Una bozza di riforma Resta-Bernini sul pre-ruolo, che il segretariato e la direzione generale del ministero dell’Università e della Ricerca hanno consegnato all’ufficio legislativo interno e a quello del ministero dell’Economia e delle Finanze, diventerà un decreto che sarà reso pubblico subito dopo le elezioni europee. Questa riforma di pianta ministeriale porta a sei le figure di contratto post-laurea. Tra le sei figure il cosiddetto contratto nazionale per la ricerca per chi è in possesso di un dottorato: prevede due anni di lavoro subordinato in cui lo studioso, considerato un lavoratore con relative tutele, è retribuito per 35.000 euro lordi l’anno, e può accedere alla Naspi che consente i contributi per la disoccupazione e ha garanzie sul fronte dell’eventuale malattia e della possibile maternità. Sono anche previste “borse di assistenza alla ricerca”, sia per studiosi junior che per ricercatori senior e un contratto post-doc per i dottorati. Infine, si profila la figura del professore aggiunto un docente assistente che per sei anni, rinnovabili su altra sede, affiancherà il professore’associato e l’ordinario.

La ministra dell’Università e della Ricerca, Anna Maria Bernini, lo scorso 5 ottobre aveva istituito un gruppo di lavoro formato da sette esperti (senza alcun rappresentante del mondo del precariato né di quello sindacale) per analizzare l’esistente e proporre soluzioni. Il gruppo era guidato dall’ex presidente della Conferenza dei rettori, Ferruccio Resta. Già al vertice del Politecnico di Milano, Resta conferma di aver chiuso i lavori in cinque mesi e di aver consegnato un progetto di lavoro alla ministra ispirato al documento CRUI dell’aprile 2021 che prevedeva, appunto, ricercatori post-doc (dopo il dottorato) per periodi di uno-tre anni e contratti di ricerca dopo la laurea tra i sei mesi e i tre anni.
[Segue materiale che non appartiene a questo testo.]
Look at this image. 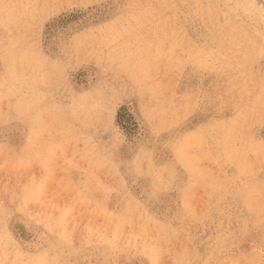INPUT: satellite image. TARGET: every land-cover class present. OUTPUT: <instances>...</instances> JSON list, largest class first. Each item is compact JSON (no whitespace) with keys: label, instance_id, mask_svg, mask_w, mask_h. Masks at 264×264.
<instances>
[{"label":"rangeland","instance_id":"obj_1","mask_svg":"<svg viewBox=\"0 0 264 264\" xmlns=\"http://www.w3.org/2000/svg\"><path fill=\"white\" fill-rule=\"evenodd\" d=\"M0 264H264V0H0Z\"/></svg>","mask_w":264,"mask_h":264},{"label":"bare ground","instance_id":"obj_2","mask_svg":"<svg viewBox=\"0 0 264 264\" xmlns=\"http://www.w3.org/2000/svg\"><path fill=\"white\" fill-rule=\"evenodd\" d=\"M238 37V36H237ZM240 39V38H239ZM238 43V42H237ZM238 44H240V43H238ZM235 45V44H234ZM236 48V47H235Z\"/></svg>","mask_w":264,"mask_h":264}]
</instances>
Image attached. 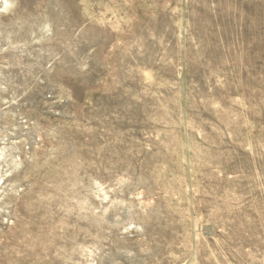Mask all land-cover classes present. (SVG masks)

Rosa Fioravante, segretaria dell’associazione ADI: “Servono risorse importanti sia per sostenere l’intero comparto universitario sia per dare ai ricercatori le condizioni di dignità minima che hanno i colleghi in Europa”. Il rischio è di portare avanti il precariato e perpetrare la fuga di cervelli. “Un sistema sano – continua Fioravante – prevede dottorato e poi massimo 3 anni di precarietà prima di iniziare la Tenure track. In Italia se ne fanno dieci, con questa riforma se ne faranno anche quindici. Il tutto in un Paese che é sotto organico su ogni figura universitaria, dal ricercatore post doc al professore ordinario”. Il rischio è di isolare sempre di più l’Italia dalla grande ricerca europea e internazionale. “Questa riforma peggiora l’attrattività delle carriere italiane che già non interessano ai colleghi esteri (i dati sono chiarissimi) e incentiva gli italiani ancora di più ad andarsene”.